Start at the line containing "The horizontal FOV is 90.9°." and transcribe every line exactly through the end of the records below, and only those lines.

Images with object cuboids:
-=-=-
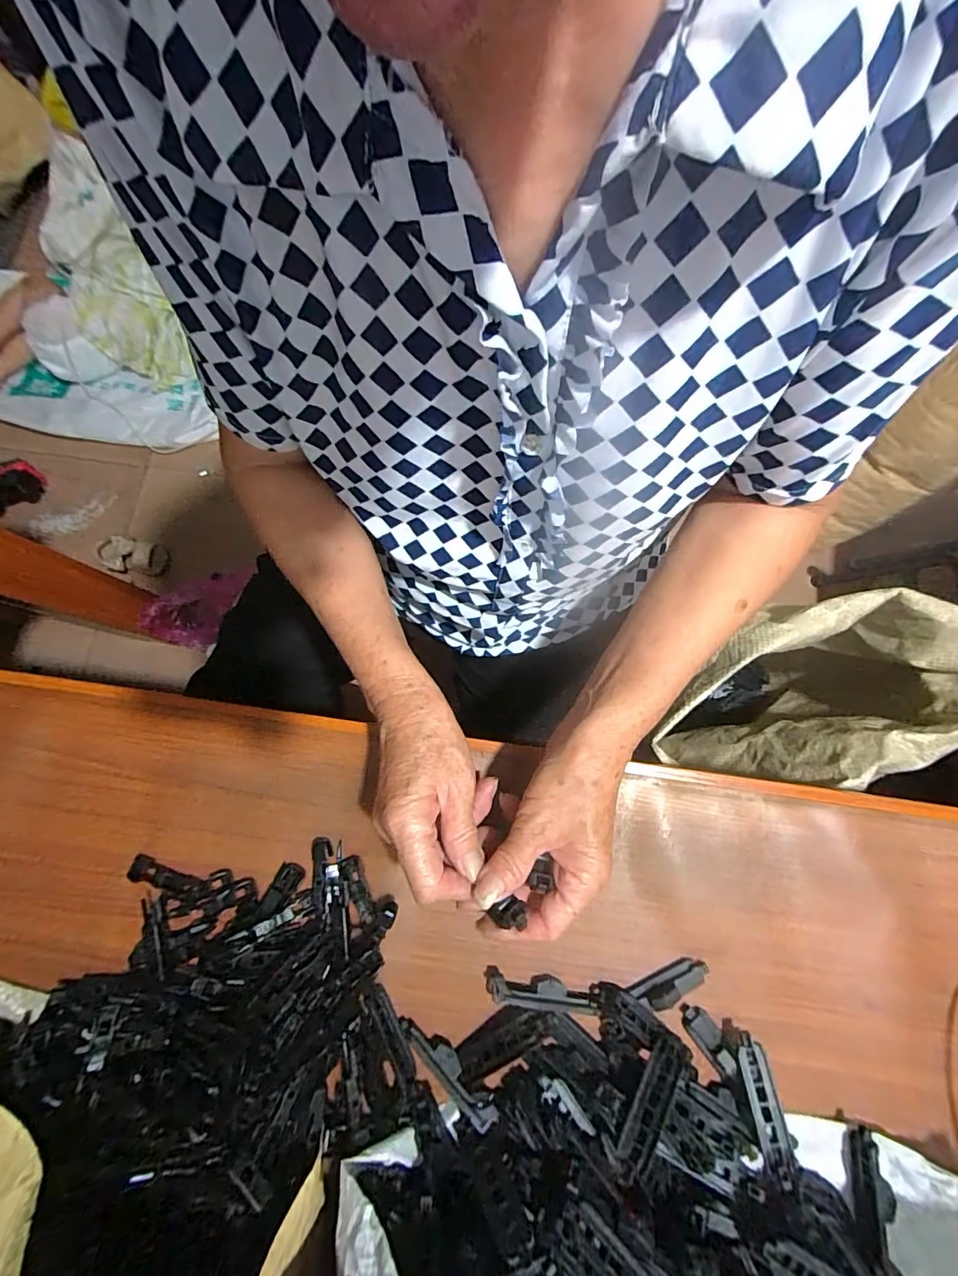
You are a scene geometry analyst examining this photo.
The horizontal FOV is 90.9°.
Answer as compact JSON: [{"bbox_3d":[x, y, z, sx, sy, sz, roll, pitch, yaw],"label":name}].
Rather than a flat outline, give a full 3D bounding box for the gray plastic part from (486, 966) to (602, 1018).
[{"bbox_3d":[0.041,0.239,0.315,0.073,0.012,0.018,8,79,-2],"label":"gray plastic part"}]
-=-=-
» **Written response**
The horizontal FOV is 90.9°.
Answer as compact JSON: [{"bbox_3d":[x, y, z, sx, sy, sz, roll, pitch, yaw],"label":name}].
Rather than a flat outline, give a full 3D bounding box for the gray plastic part from (486, 966) to (602, 1018).
[{"bbox_3d":[0.041,0.239,0.315,0.073,0.012,0.018,8,79,-2],"label":"gray plastic part"}]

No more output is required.